Jury instruction for aggravated kidnapping prejudicially allowed conviction under the legally invalid theory that defendant kidnapped to exact money or something valuable from the kidnap victim. A jury convicted Stringer of aggravated kidnapping (Pen. Code, § 209, subd. (a)) and other offenses. On appeal, Stringer argued the jury instructions given as to aggravated kidnapping permitted the jury to find him guilty of the offenses on a legally invalid basis. Held: Aggravated kidnapping convictions reversed. Section 209, subdivision (a) describes four types of aggravated kidnapping: (1) for ransom; (2) for reward; (3) to commit extortion; and (4) to exact from another person any money or valuables. For the first three types, the kidnap victim may be the same person as the person who is being extorted or from whom the ransom or reward is sought. For the fourth type, however, there must be both a primary victim (the kidnap victim) and a secondary victim (a different person) from whom the kidnapper seeks to exact money or valuables. Here, the trial court gave a modified version of CALCRIM No. 1202, which presented two theories of culpability (the third and fourth types). However, as to the theory that the defendant perpetrated the kidnapping to exact money or property, the modified instruction omitted the requirement that the money or property be from another person. This allowed the jury to convict Stringer of aggravated kidnapping if he kidnapped to exact money or property from the kidnap victim. As the record failed to dispel the possibility that he was convicted of the fourth type of aggravated kidnapping on an invalid legal theory, reversal was required.

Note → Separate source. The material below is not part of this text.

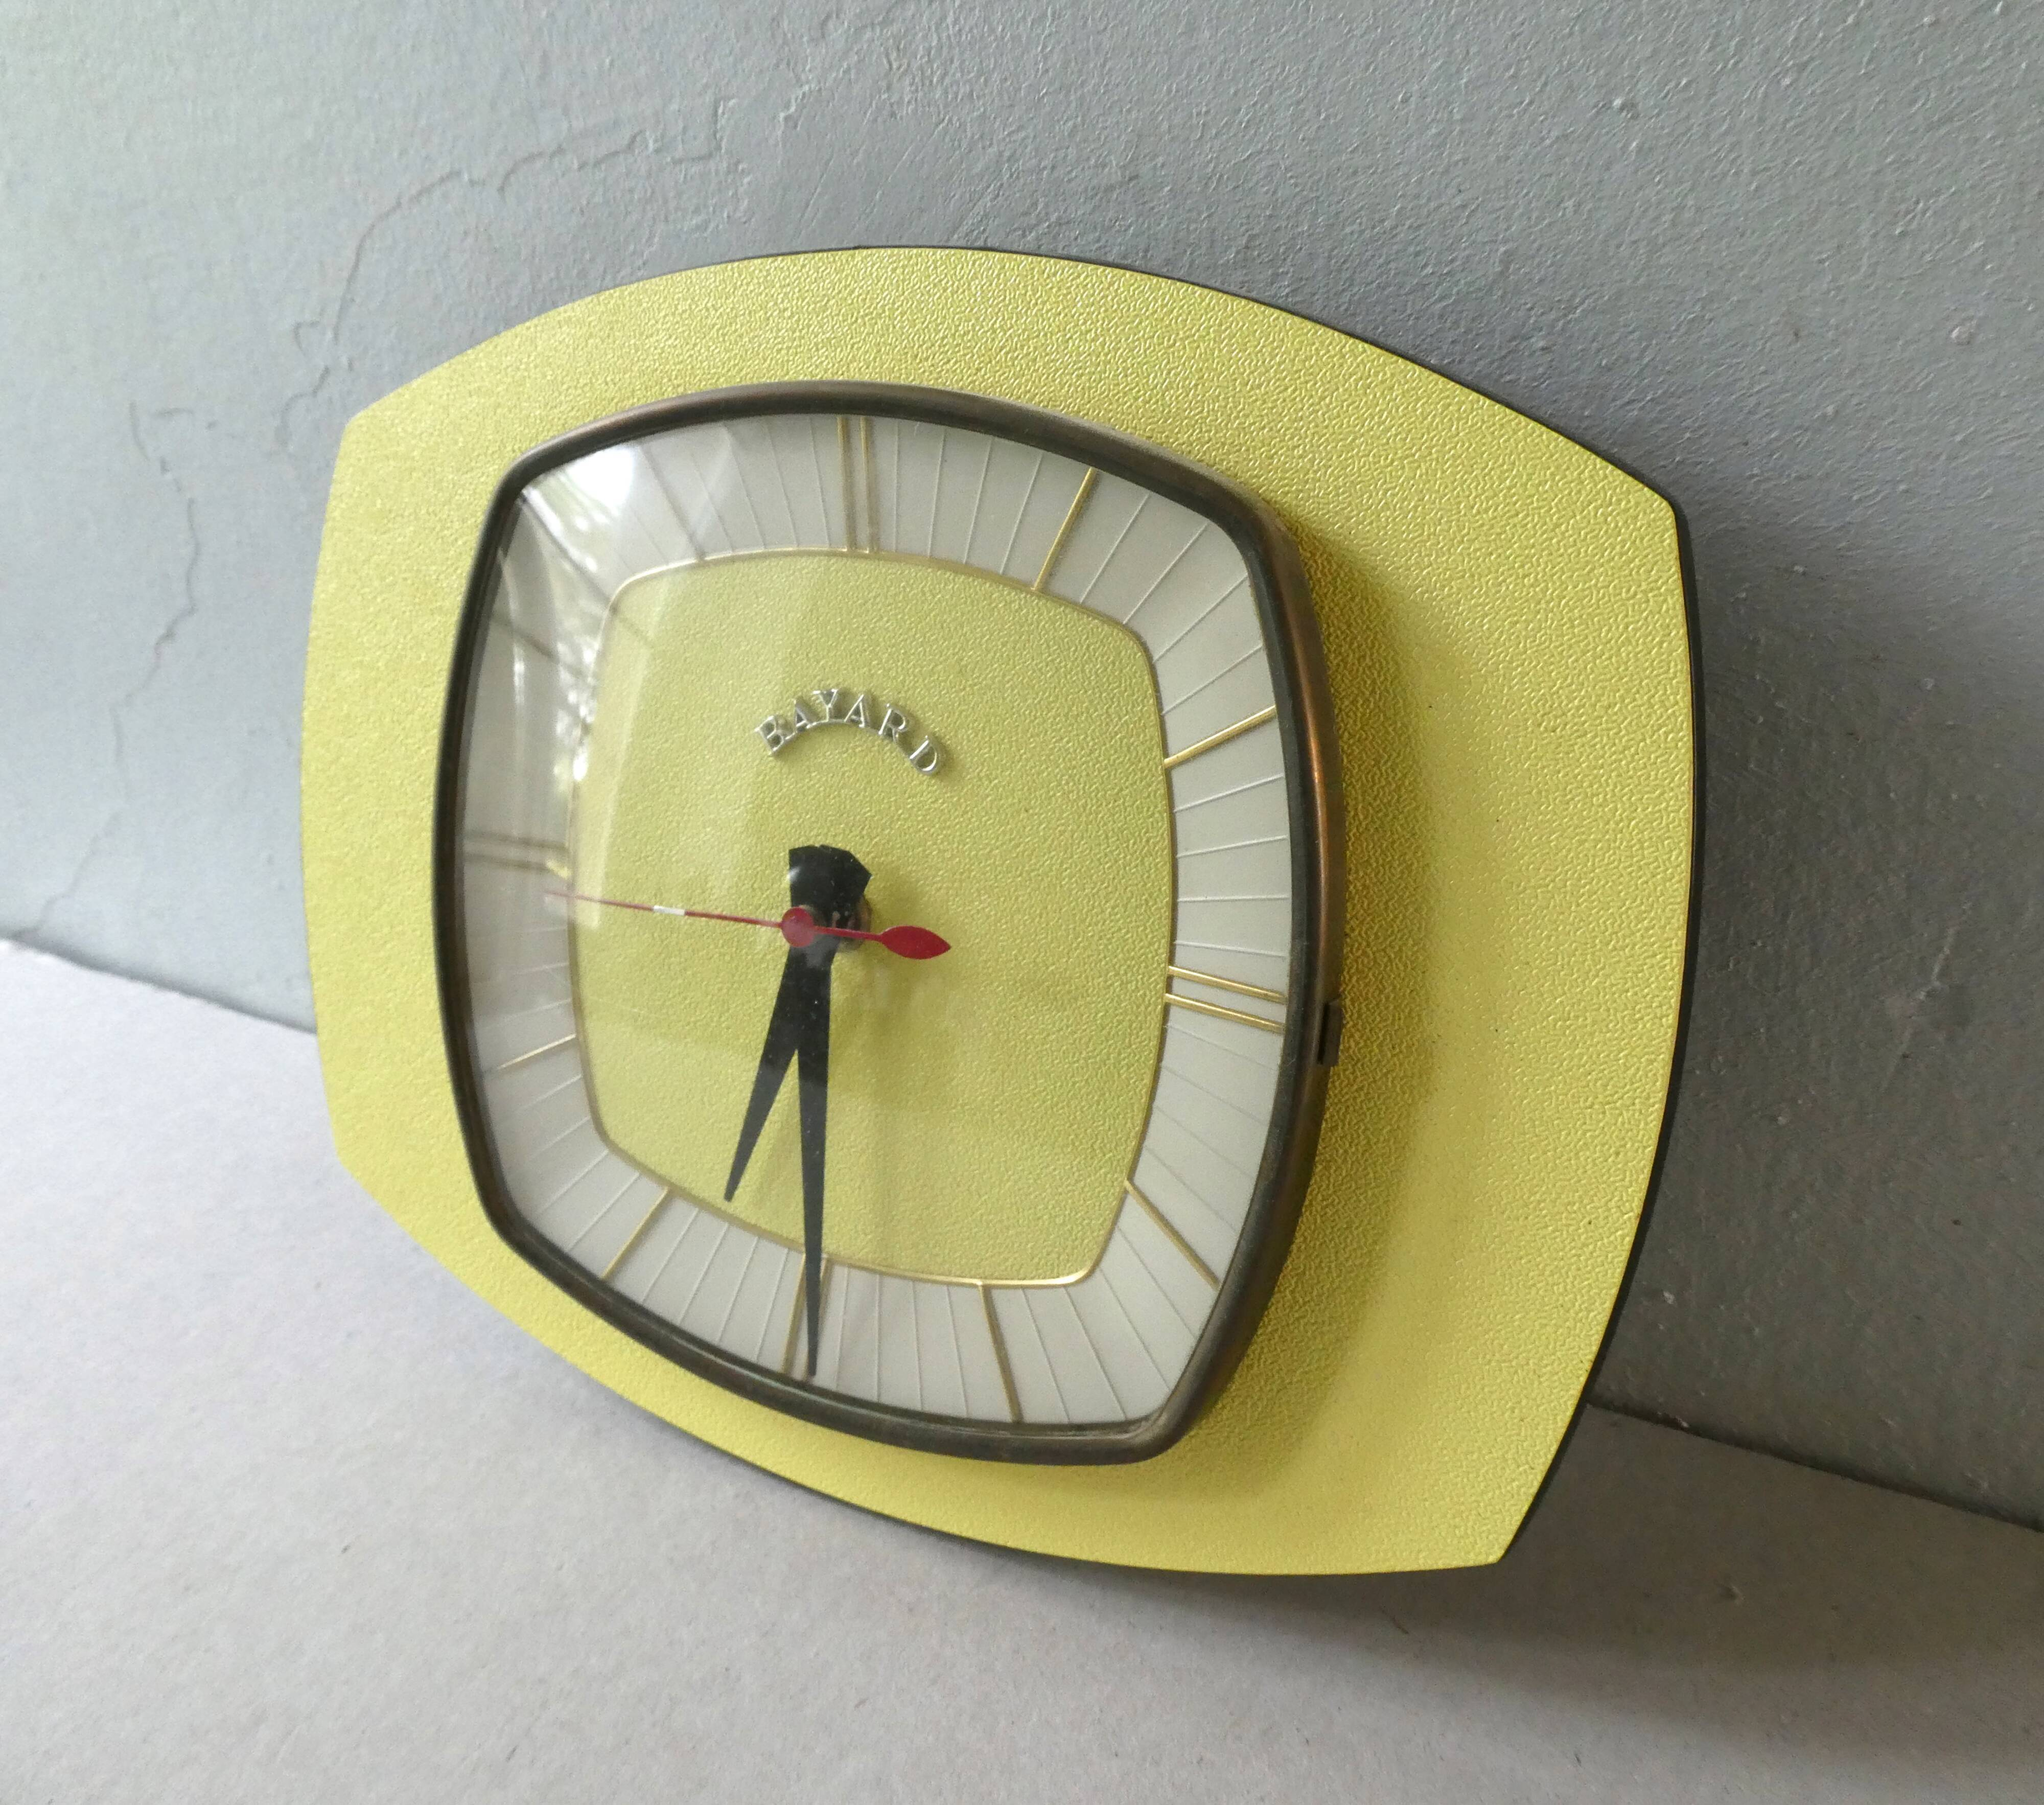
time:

Because a mistake of fact as to the victim’s age would not have negated defendant’s criminal intent, he was not entitled to a mistake of fact defense to the charge of child endangerment. In deliberating on whether Stringer committed child endangerment (Pen. Code, § 273a, subd. (a)), the jury asked the trial court whether it was necessary to find that Stringer knew that his victim was under the age of 18. The trial court responded that there is no requirement that the defendant knew or reasonably should have known that the victim was under the age of 18. On appeal, Stringer argued that defendants charged with child endangerment should be able to raise a defense of mistake of fact as to the victim’s age under People v. Hernandez (1964) 61 Cal.2d 529. The Court of Appeal disagreed. Whether a defense of mistake of fact as to the victim’s age under Hernandez is available to a defendant turns on whether the defendant’s mistaken belief, if true, would have precluded a finding of criminal intent. Where a defendant’s ignorance of the victim’s age would not disprove criminal intent and the defendant would still be guilty of a criminal act notwithstanding ignorance of the victim’s age, no defense of mistake of fact as to the victim’s age is available. Here, Stringer still would have committed criminal offenses had the victim been 18 years of age or older, and the jury convicted Stringer of several other offenses based on the conduct that gave rise to the child endangerment charge. Therefore, a mistake of fact defense as to the victim’s age was not available for Stringer.
Trial court did not abuse its discretion in denying defendant’s untimely Faretta motion, which was made on the day trial was scheduled to begin. On the day trial was scheduled to begin, Stringer informed the court that he desired to represent himself due to irreconcilable differences between him and his trial counsel regarding trial strategies. The trial court denied Stringer’s request and Stringer argued on appeal that the trial court erred in doing so. The Court of Appeal disagreed. On numerous occasions, the Supreme Court has held that Faretta motions made on the eve of trial are untimely. Moreover, here, the trial was scheduled to accommodate the limited availability of one of the victims, the case involved complex issues including the effects of methamphetamine on Stringer’s ability to form criminal intent, and Stringer failed to raise the motion at any of the many pretrial proceedings he attended. For these reasons, the court’s denial of his motion as untimely was not error. Additionally, the trial court did not abuse its discretion in denying the request under the standards set forth in People v. Windham (1977) 19 Cal.3d 121. The trial court found that Stringer’s counsel provided very good representation. Stringer had a tendency to interrupt court proceedings, had already filed a motion for substitute counsel (which was denied), and had already obtained a continuance of trial over the prosecution’s objection. He conceded that he was not prepared to proceed to trial in propria persona and could not estimate when he would be prepared. The trial court also found that the disruption and delay could prejudice the prosecution’s case.